Trade has been a key growth driver in China, India, Russia and Brazil and promises to boost the wealth of other developing countries in Asia, Latin America and Africa. But that doesn’t mean trade has been detrimental to mature economies in the US and Europe, a McKinsey Global Institute analysis suggests.
The analysis examines six common trading myths, many of them rooted in the misconception that offshoring of manufacturing jobs to countries with cheap labour is raising trade deficits in mature economies.
“We find that the reality is often at odds with conventional wisdom, raising important implications for policy makers and corporations,” the McKinsey researchers write in the introduction of the analysis, which was based on the performance of 17 mature economies in tradable sectors.
The researchers argue that increasing investment and net exports could help boost growth and lower unemployment in mature economies, while they are paying down high levels of public and private debt.
“But efforts to stimulate exports face a threat from a growing risk of direct protectionism and actions to weaken currencies to improve competitiveness,” the researchers write, and argue that tit-for-tat trade restrictions would imperil a global recovery.
“It is therefore vital that the political and public debate around trade and its impact be rooted in facts,” they add.
The analysis found that:
Rather than losing out to emerging markets in trade, mature economies stabilised aggregate trade deficits in the past decade to about 1.5% of their combined GDP. But total exports as a share of GDP varied widely among countries in 2011, from 105% in Ireland, 50% in Germany and 47% in Sweden to 32% in the UK, 22% in Greece and 14% in the US.
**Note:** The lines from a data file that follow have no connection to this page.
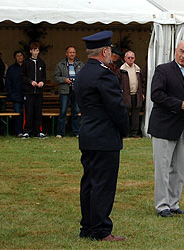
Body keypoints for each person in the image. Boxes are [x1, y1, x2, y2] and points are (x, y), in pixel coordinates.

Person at [74, 31, 129, 241]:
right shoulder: (104, 74)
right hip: (105, 137)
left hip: (88, 134)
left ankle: (87, 227)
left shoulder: (82, 73)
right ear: (105, 51)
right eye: (110, 51)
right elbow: (116, 108)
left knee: (89, 183)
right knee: (103, 185)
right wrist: (125, 130)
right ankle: (100, 229)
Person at [148, 39, 184, 217]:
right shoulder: (163, 70)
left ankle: (174, 203)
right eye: (181, 51)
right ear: (175, 51)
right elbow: (156, 95)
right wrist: (180, 104)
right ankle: (162, 205)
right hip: (164, 126)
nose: (183, 55)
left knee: (179, 169)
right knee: (163, 169)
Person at [54, 46, 84, 138]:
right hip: (65, 90)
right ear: (66, 53)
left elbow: (84, 76)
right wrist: (64, 79)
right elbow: (56, 77)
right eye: (70, 52)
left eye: (73, 52)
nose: (72, 54)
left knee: (76, 112)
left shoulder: (80, 64)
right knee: (63, 112)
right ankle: (60, 133)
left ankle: (76, 132)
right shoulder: (60, 64)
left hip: (76, 90)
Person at [20, 42, 46, 139]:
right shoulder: (26, 62)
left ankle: (38, 131)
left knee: (38, 112)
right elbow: (22, 76)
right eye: (34, 50)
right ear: (30, 51)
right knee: (28, 112)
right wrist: (30, 82)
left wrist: (42, 82)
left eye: (37, 50)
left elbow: (44, 76)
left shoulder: (41, 63)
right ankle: (26, 131)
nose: (36, 52)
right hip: (29, 92)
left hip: (39, 92)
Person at [119, 50, 146, 137]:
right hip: (125, 96)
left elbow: (143, 82)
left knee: (135, 115)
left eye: (132, 58)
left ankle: (134, 133)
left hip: (136, 95)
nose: (130, 59)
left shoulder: (138, 69)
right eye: (129, 57)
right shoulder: (121, 70)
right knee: (125, 114)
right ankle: (125, 133)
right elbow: (117, 83)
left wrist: (142, 93)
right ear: (125, 59)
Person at [5, 50, 25, 137]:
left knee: (27, 114)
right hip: (15, 95)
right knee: (17, 113)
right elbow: (8, 83)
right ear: (15, 58)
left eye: (21, 55)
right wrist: (11, 94)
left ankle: (27, 131)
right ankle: (19, 131)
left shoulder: (27, 67)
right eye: (17, 56)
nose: (19, 57)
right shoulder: (11, 69)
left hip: (26, 94)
Imports of increasingly expensive primary resources, particularly oil and coal, more than anything, drove up trade deficits of mature economies in the past decade. But exports of knowledge-intensive manufacturing and services, including pharmaceuticals, electronics, and financial and business services, contributed the equivalent of 2.3% of GDP to the trade balance in mature economies in 2008.
The number of manufacturing jobs in mature economies has been declining for 30 years. Rather than trade, a rising demand for services such as healthcare, IT and tourism and productivity increases is driving this trend. By 2030, manufacturing employment in mature economies is expected to drop below 10% without a negative effect on manufacturing output.
Jobs created in mature economies are not all in low-paid, low-value domestic services. Between 1996 and 2006, about 46 million service jobs were created in mature economies and about 8 million manufacturing jobs were lost. About 15 million of the new service jobs were in finance, research, customer care and the like – high-skilled and well-paid.
Services trade in mature economies isn’t at the mercy of low-cost emerging economies. Services make up about one-fourth, or $1.9 trillion annually, of mature economies’ exports and represent about 16 million jobs. Despite offshoring, these services exports could raise their share to one-third by 2030.
The US service economy isn’t the world leader in service trade. Strong manufacturers can be robust service exporters. In 2009, the EU generated $173 billion in service exports compared with the US’s $129 billion. Germany’s service exports amount to 7.1% of GDP, compared with 3.5% for the US.